In the Washburn Case, the policy under scrutiny was a Massachusetts contract, but its construction depended upon a question of general commercial law in respect to which the United States courts are at liberty to exercise their own judgment, and are not bound to accept such decision as in a matter of purely local law. In the ¿Etna Case the court was considering a Georgia contract, and there was a Georgia Supreme Court ease directly against the position taken by the Supreme Court of the United States.
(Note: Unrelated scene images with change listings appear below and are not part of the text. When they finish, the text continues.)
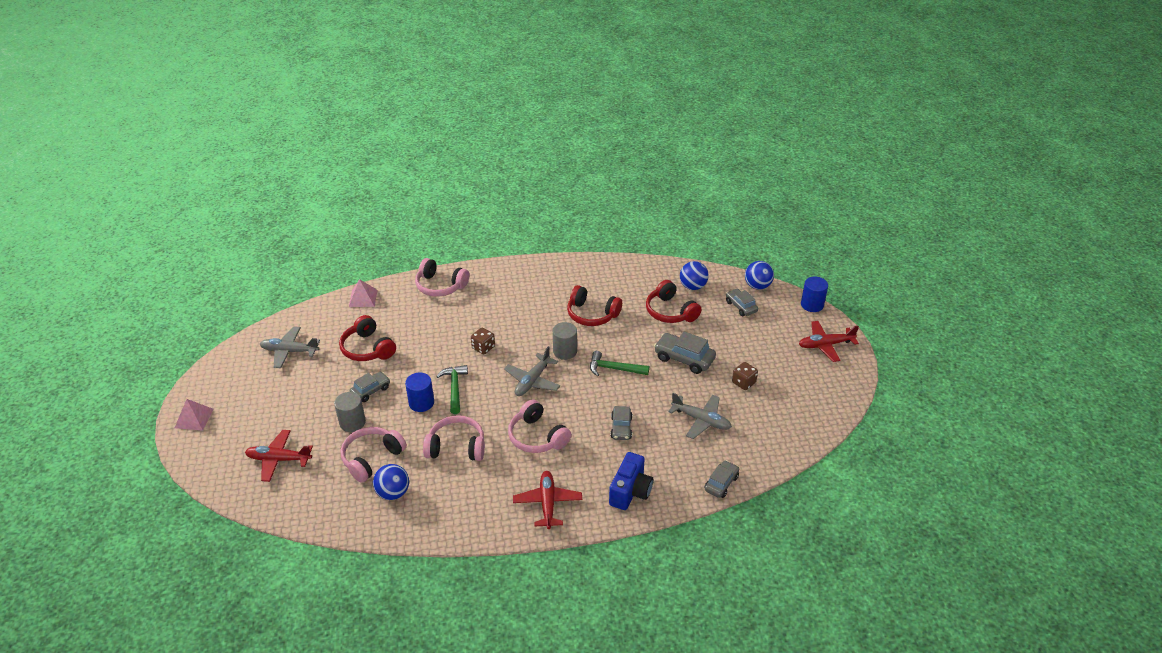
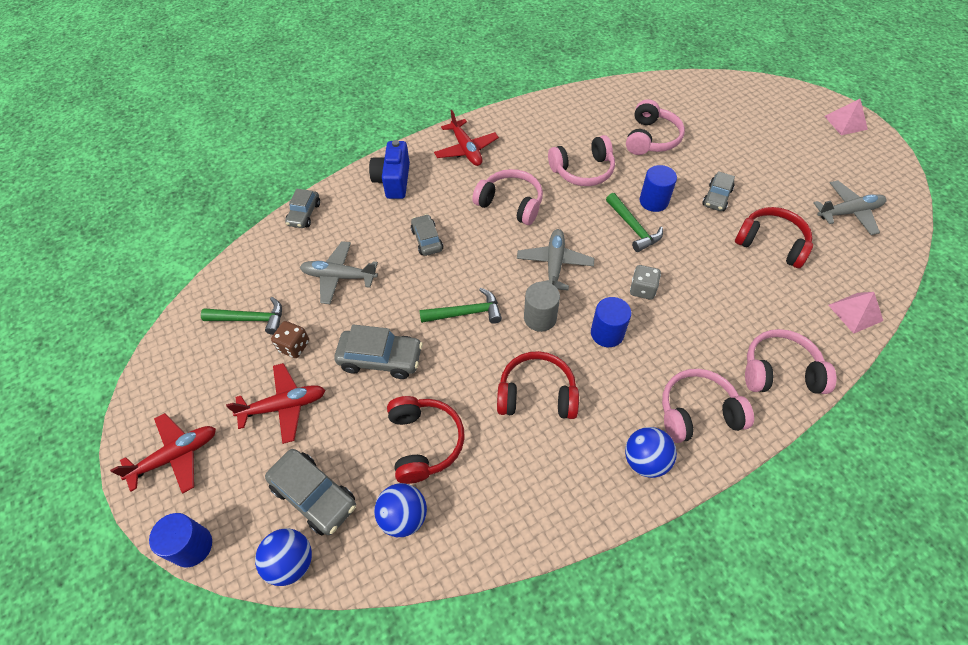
camera: 160 degrees right, 15 degrees up
(279, 459) = (729, 114): red plane -> red plane (284, 406)
(352, 422) = (701, 162): grey cylinder -> none
(393, 493) = (606, 119): blue ball -> blue ball (645, 460)
(483, 347) = (642, 289): brown dice -> grey dice
(504, 282) = (697, 412): none -> pink headphones
(527, 331) = (607, 333): none -> blue cylinder
(670, 311) = (424, 442): red headphones -> red headphones turned 45 degrees clockwise
(741, 306) = (314, 496): grey car -> grey car, size x1.54
(774, 409) = (251, 319): none -> green hammer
While the wife claims that even Texas has changed its rule, as evidenced by article 5048 of the Revised Statutes of Texas of 1925, which provides that a partner may be the beneficiary in a policy upon the life of any other member of such firm, and by Gibson v. National Life & Accident Ins. Co. (Tex. Civ. App.) 294 S. W. 923, which permits the beneficiary, without insurable interest, to recover as trustee, still neither of these directions is clearly plain, and it is preferable to follow the unmistakable direction of the federal cases.
If this were a suit between the insurance company and the insured, or between the insurance company and some beneficiary, as to the construction of the contract, or if the highest court of Texas had construed a statute of Texas, then I think that this court would be bound by the pointing. Swift v. Tyson, 16 Pet. 1, 10 L. Ed. 865; Hudson v. Maryland Casualty Co. (C. C. A.) 22 F.(2d) 791.
But here, by reason of a national statute, a fund is deposited in this court and the parties litigate over that fund in the light of, and with the weapons provided by, the national courts. It is the general rule of the United States courts that, where the beneficiary has an interest at the time of the issuing of the policy, and loses such interest thereafter,- such change does not prevent recovery. This court is bound by the rule.
It would be profitless to engage in a discussion as to the danger of permitting a former wife to be liable to pecuniary benefit upon the death of an erstwhile partner.. The higher court has spoken, and its voice is law.